Task details
Say how many lines in this listing include the word "Kafka", with no other words in the reply.
-- Excerpted records follows --
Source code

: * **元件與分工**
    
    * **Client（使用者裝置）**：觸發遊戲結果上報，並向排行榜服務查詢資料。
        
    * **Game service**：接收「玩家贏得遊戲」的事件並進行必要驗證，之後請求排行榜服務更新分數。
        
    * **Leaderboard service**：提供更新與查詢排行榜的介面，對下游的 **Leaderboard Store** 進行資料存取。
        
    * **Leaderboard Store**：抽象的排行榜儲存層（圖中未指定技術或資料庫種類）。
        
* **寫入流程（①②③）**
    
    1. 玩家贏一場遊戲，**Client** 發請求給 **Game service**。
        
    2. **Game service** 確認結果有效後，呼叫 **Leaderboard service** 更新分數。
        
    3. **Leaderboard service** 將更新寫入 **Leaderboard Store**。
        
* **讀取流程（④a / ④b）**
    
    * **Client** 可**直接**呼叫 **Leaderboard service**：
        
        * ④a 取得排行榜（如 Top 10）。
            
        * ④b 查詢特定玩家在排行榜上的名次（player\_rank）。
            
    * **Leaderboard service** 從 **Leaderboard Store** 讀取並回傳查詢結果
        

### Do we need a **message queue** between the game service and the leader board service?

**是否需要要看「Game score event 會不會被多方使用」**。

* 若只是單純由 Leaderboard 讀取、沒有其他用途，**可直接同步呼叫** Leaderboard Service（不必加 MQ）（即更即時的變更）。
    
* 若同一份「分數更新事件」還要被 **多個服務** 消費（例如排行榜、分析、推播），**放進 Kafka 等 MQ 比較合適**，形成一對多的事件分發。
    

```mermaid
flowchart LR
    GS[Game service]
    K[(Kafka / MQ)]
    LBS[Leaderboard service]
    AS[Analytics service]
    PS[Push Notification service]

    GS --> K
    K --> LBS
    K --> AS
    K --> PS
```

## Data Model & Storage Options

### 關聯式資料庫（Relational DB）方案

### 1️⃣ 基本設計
-- Excerpted records concluded --
Exercise answer
2